Our assistant has an agent whose only job is to look at an incoming question and decide three things: what kind of question is this, what tool should answer it, and what should the output look like.

“Where is shipment XYZ right now?” is a lookup. Call the EPCIS query tool, return a location. Text response, maybe a map.

“How many pallets arrived at Chicago last week?” is a calculation. Query events, filter by location and time window, aggregate. Return a number, probably as a stat card.

“Show me cold chain compliance across all distribution centers for the last 30 days” is something else entirely. It needs a query, aggregation, business logic around what counts as a violation, and then a chart decision. A heatmap showing which facilities are struggling? A bar chart ranking sites by violation count? A line chart tracking compliance over time? The answer depends on what the data shows and what the user is actually trying to understand.

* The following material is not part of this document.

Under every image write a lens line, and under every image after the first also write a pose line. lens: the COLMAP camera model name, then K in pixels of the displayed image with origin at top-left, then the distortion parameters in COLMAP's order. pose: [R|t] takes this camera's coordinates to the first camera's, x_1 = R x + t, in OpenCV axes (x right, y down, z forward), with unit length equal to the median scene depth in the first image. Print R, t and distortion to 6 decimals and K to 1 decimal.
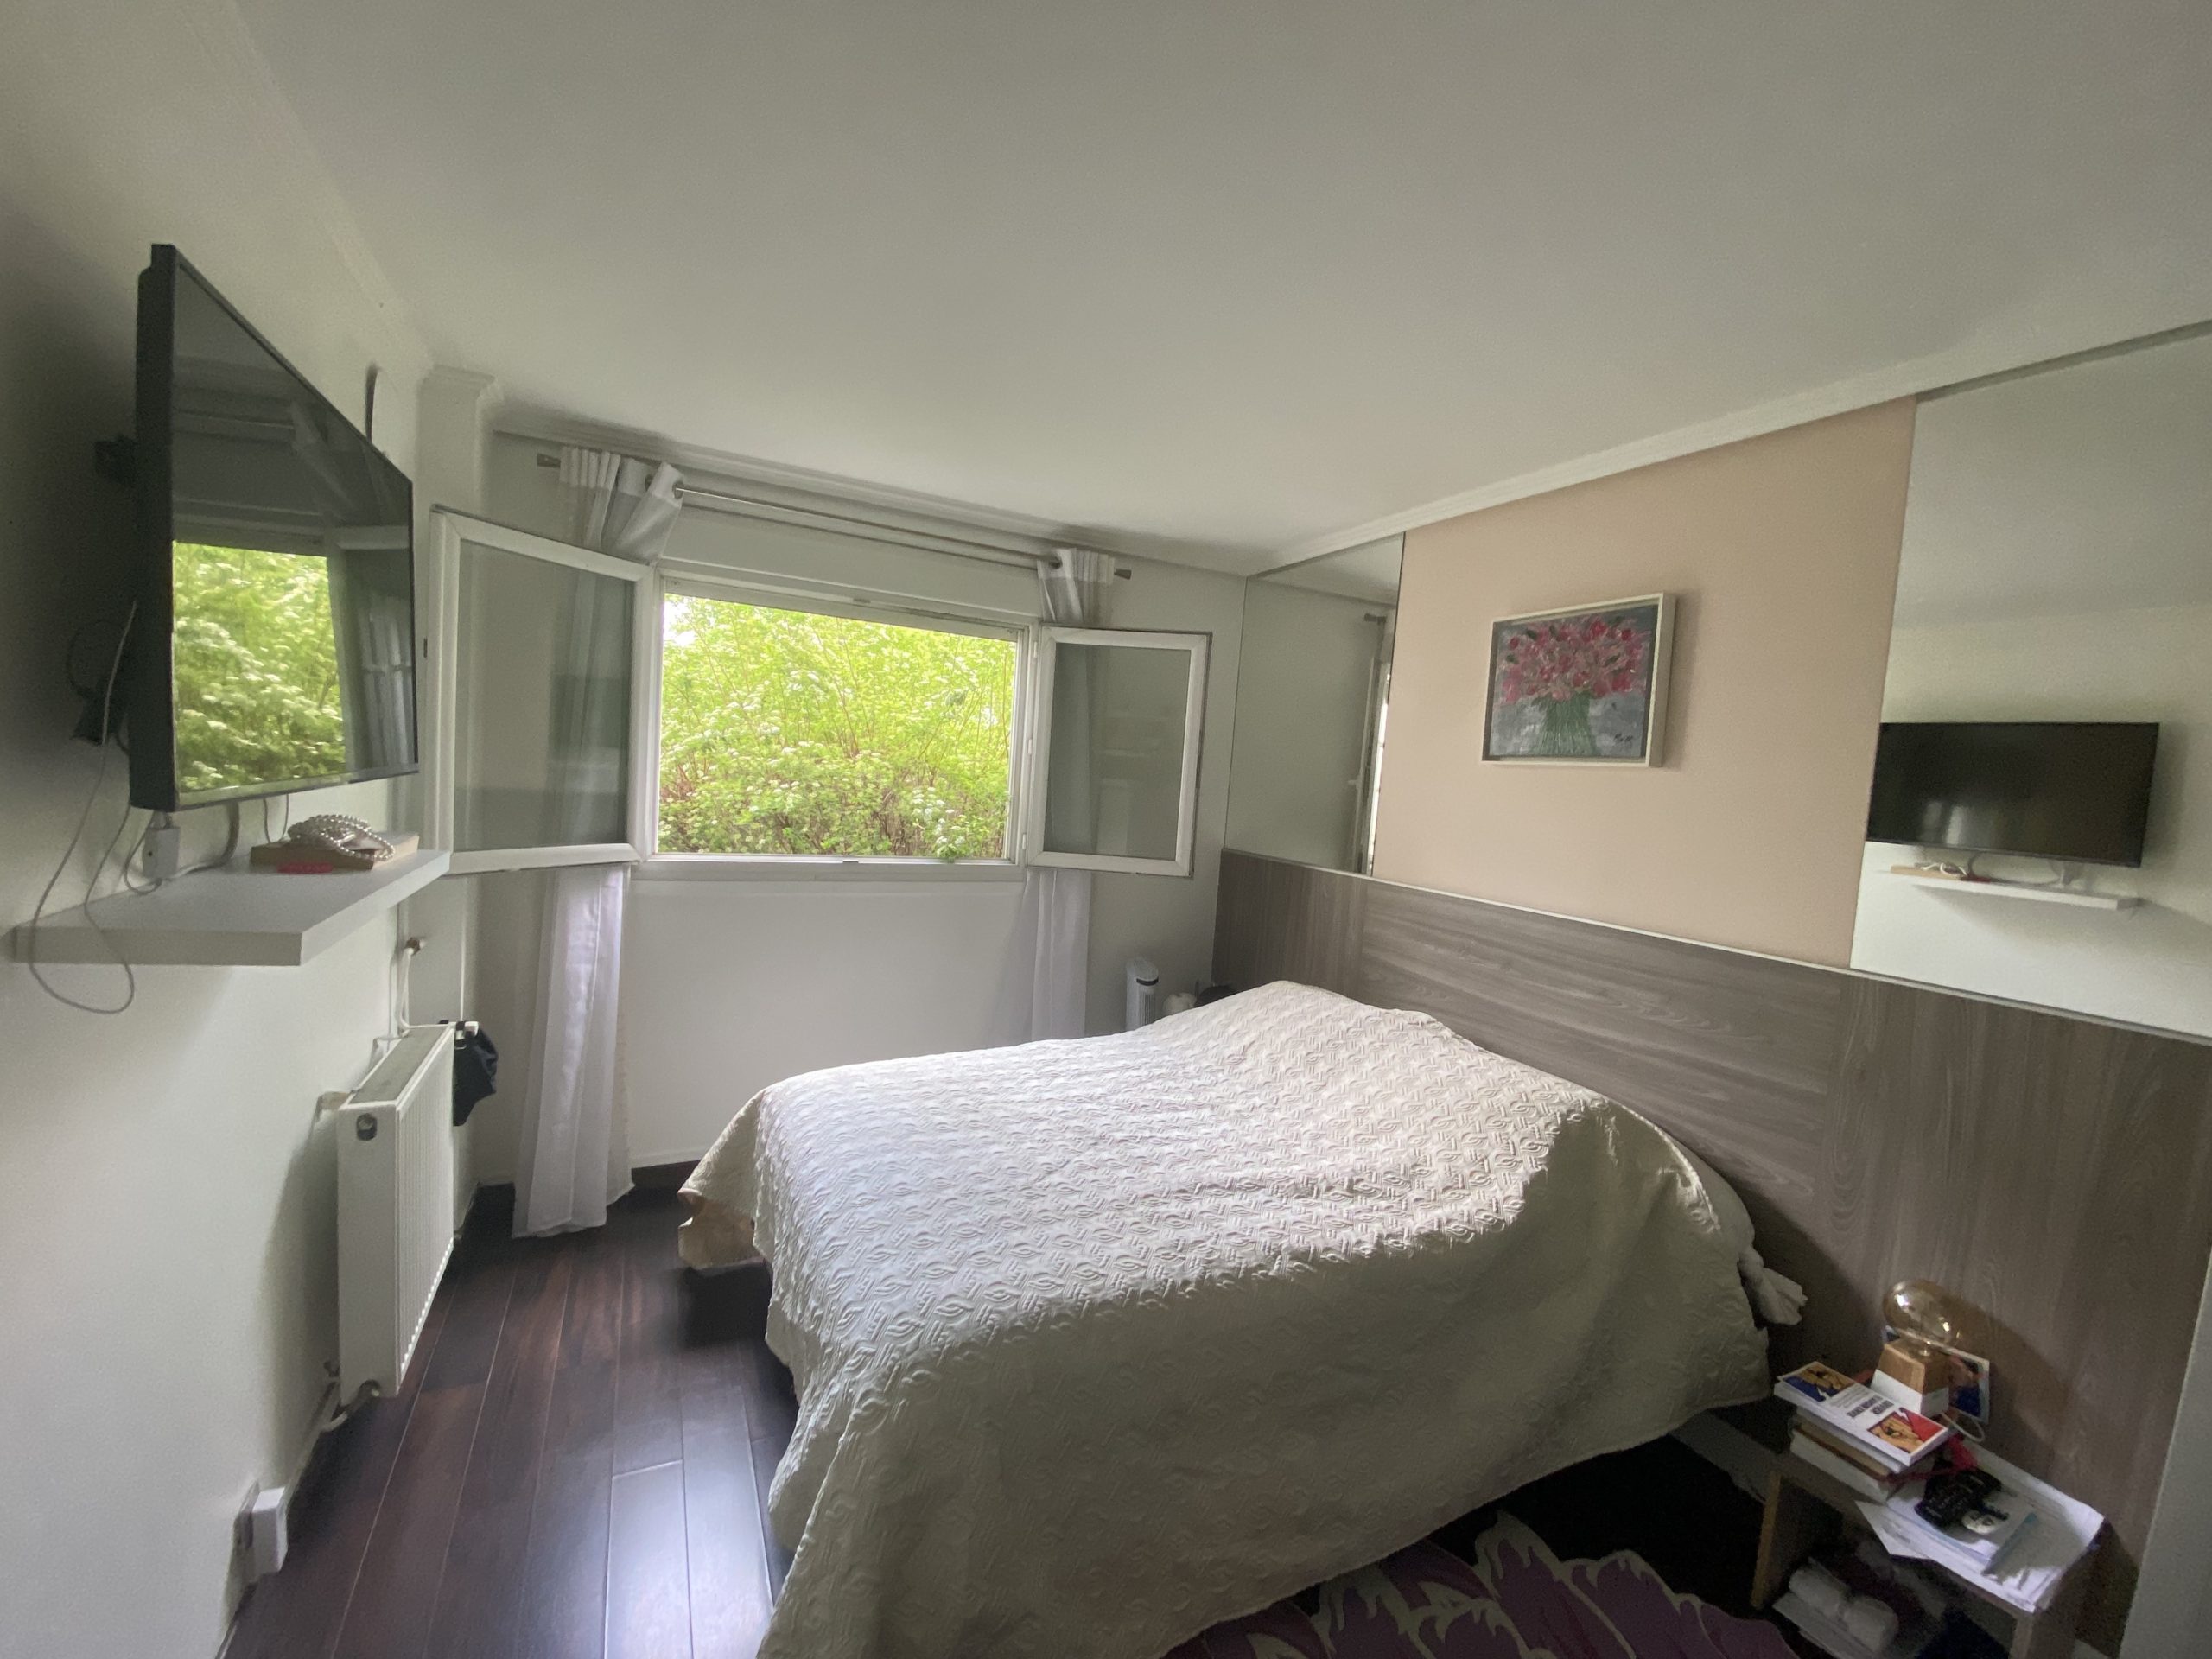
lens RADIAL K [[905.2, 0, 1110.3], [0, 905.2, 827.4], [0, 0, 1]] dist [0.001026, -0.000039]
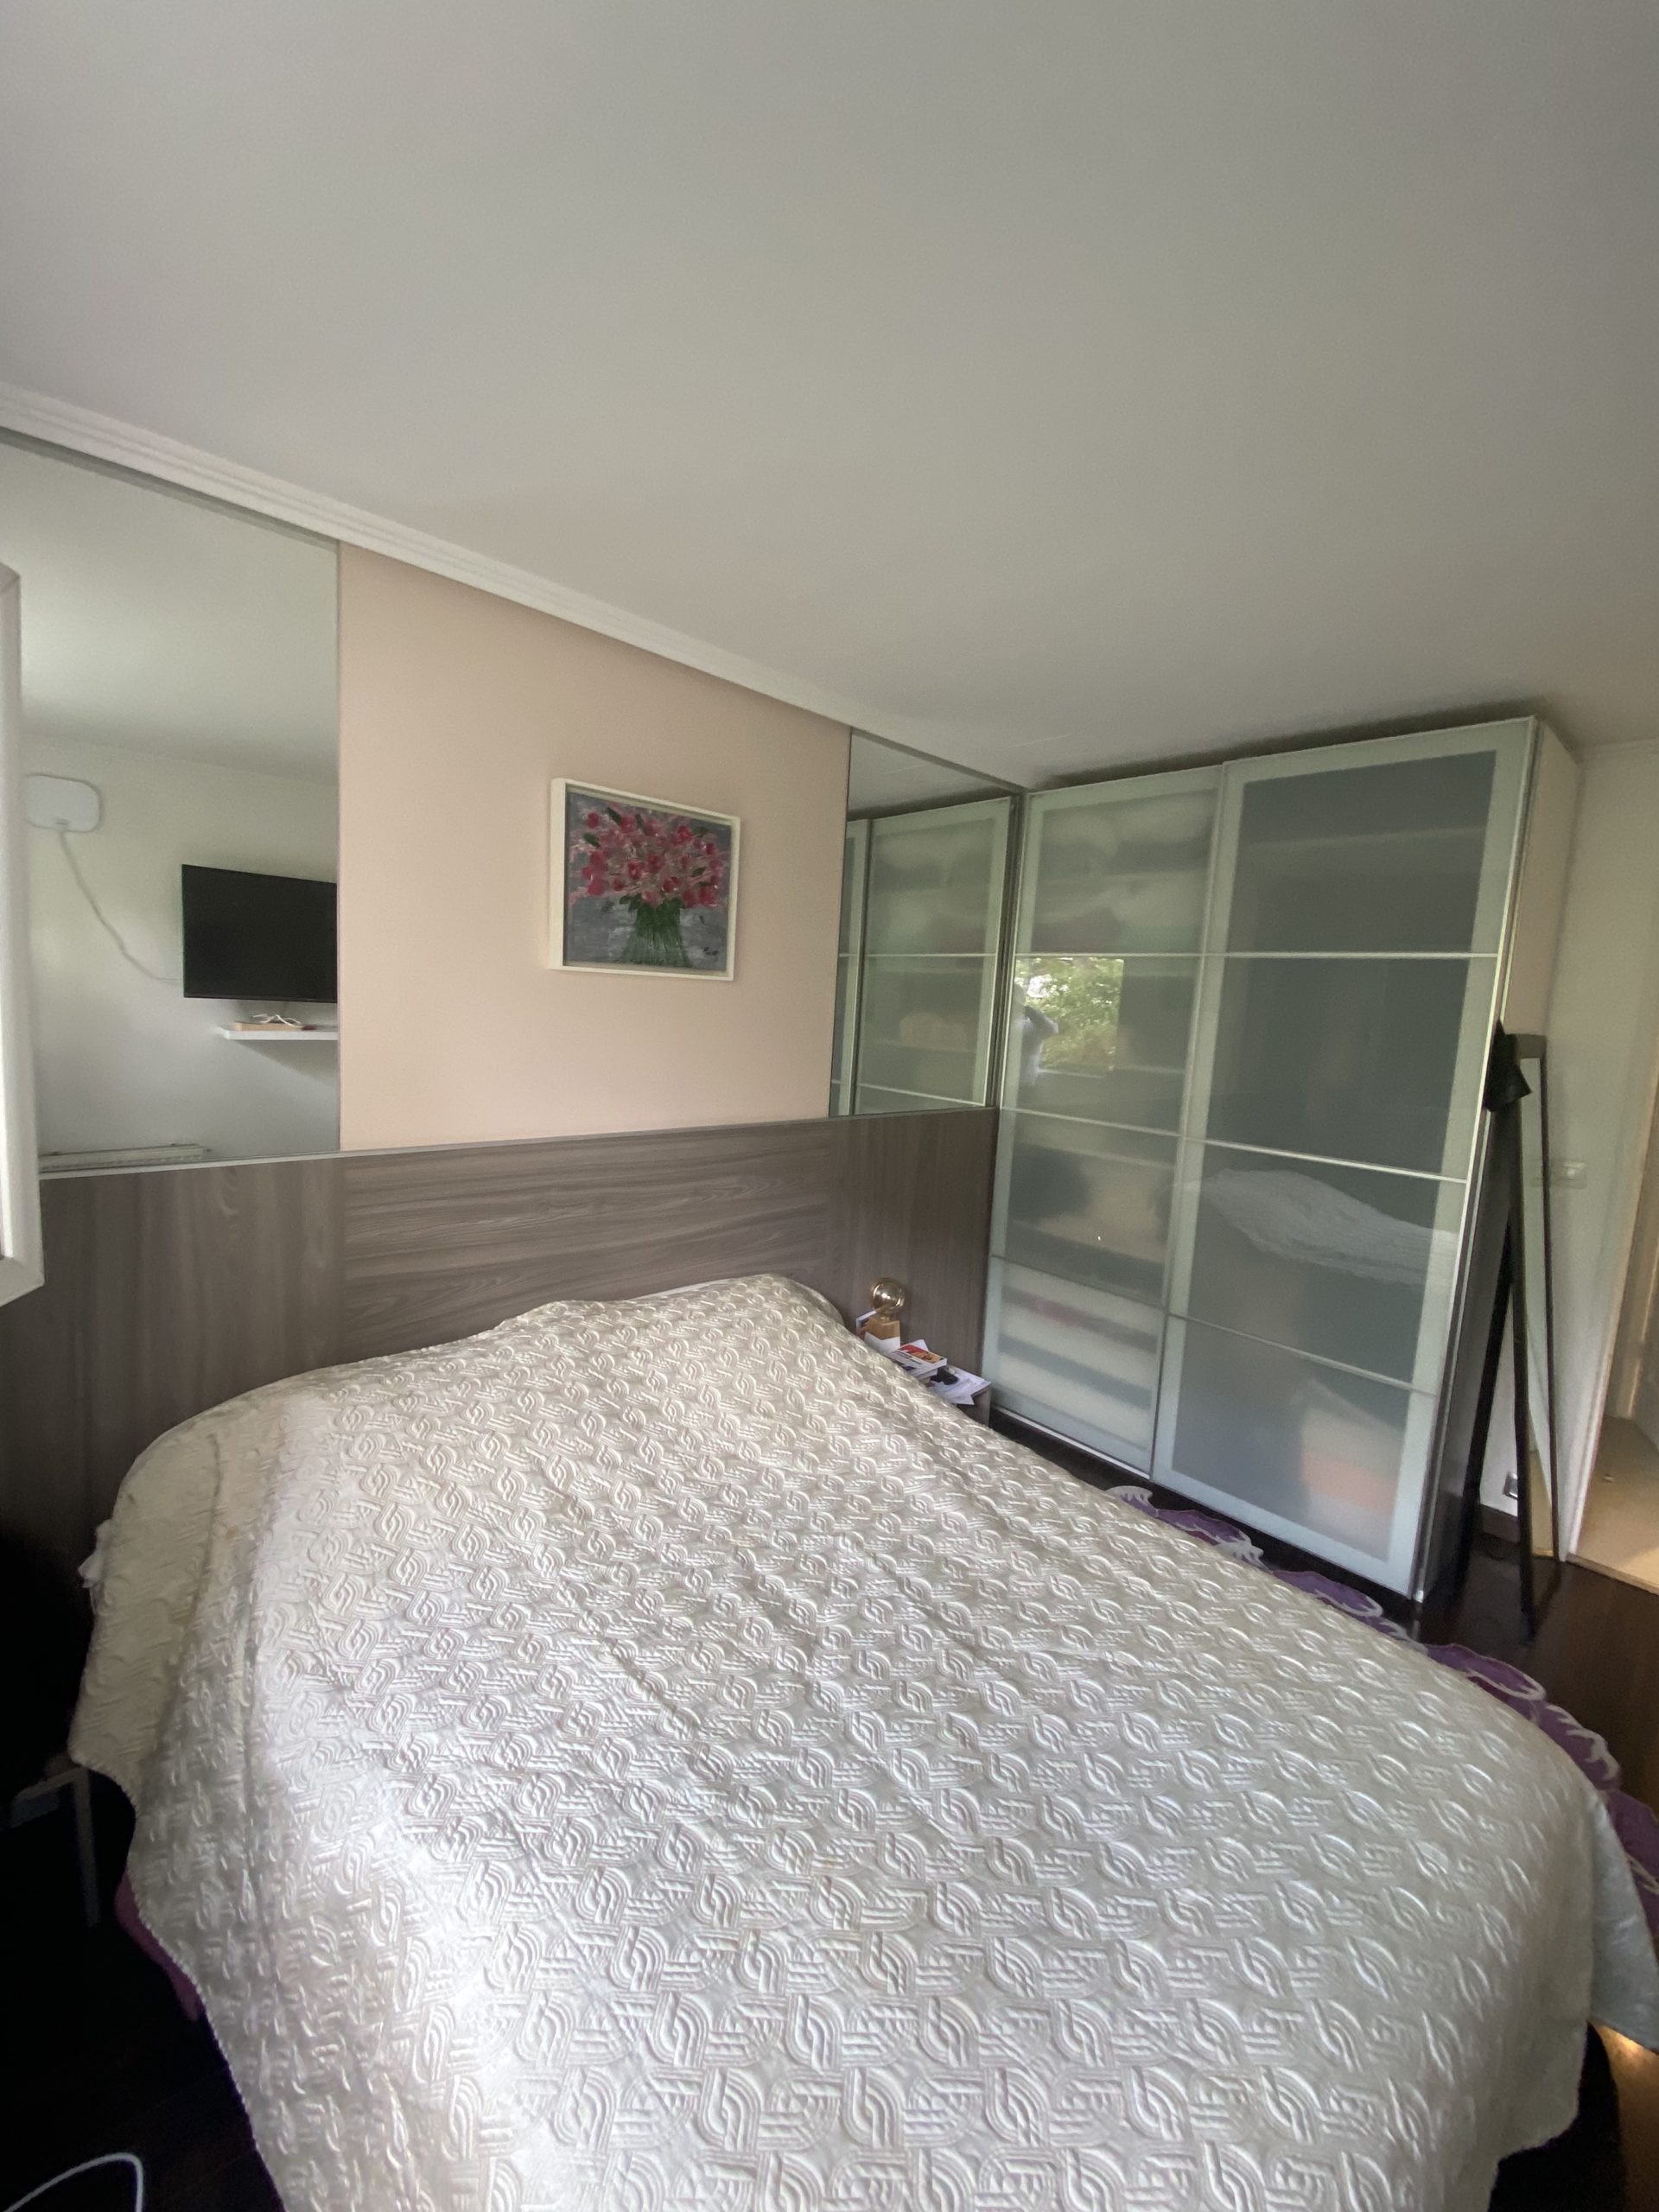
lens RADIAL K [[882.3, 0, 832.7], [0, 882.3, 1108.7], [0, 0, 1]] dist [0.001041, 0.000009]
pose [[-0.278419, -0.203163, 0.938727, -0.440624], [-0.025670, 0.978597, 0.204179, -0.126025], [-0.960117, 0.032751, -0.277675, 1.097460]]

That last category is where we got burned. The routing agent kept misclassifying calculation questions as lookups, because the questions were phrased like lookups. “What’s the temperature variance on batch 442?” sounds like a question with a single answer. It’s actually a multi-step aggregation with a chart at the end. A standard model got this wrong about 30% of the time. Extended thinking brought misclassification to around 5%. The improvement was real, and for a supply chain application where a wrong answer could mean missing a cold chain breach, the improvement mattered.

But we’d applied reasoning everywhere, not just to routing.

Where reasoning doesn’t belong

Once the routing agent decides “this is a compliance calculation, render a bar chart by facility,” the steps downstream are structured execution. Query the EPCIS events, apply the filter, aggregate violations, build the chart config. These are decisions with obvious right answers once the routing is done. Throwing extended thinking at them is paying for deep analysis on problems that have no ambiguity.

We split the pipeline. The routing and intent-classification steps use extended thinking. Everything downstream uses a standard model. Cost per query dropped by about 60% compared to our first version where reasoning ran everywhere. Latency dropped by a similar proportion on the steps that didn’t need it.

The visualization agent specifically does not need reasoning. Its input is already structured: here’s the data, here’s the chart type the routing agent decided on, render it. The interesting decision was already made upstream. Reasoning there adds latency and cost with no quality benefit.

The rule we settled on: use reasoning where the cost of misclassification is high and where the correct answer isn’t obvious from the surface of the question. The routing decision in our application qualifies on both counts. The chart rendering step qualifies on neither.

That’s where the reasoning tax makes sense to pay. Everywhere else, don’t.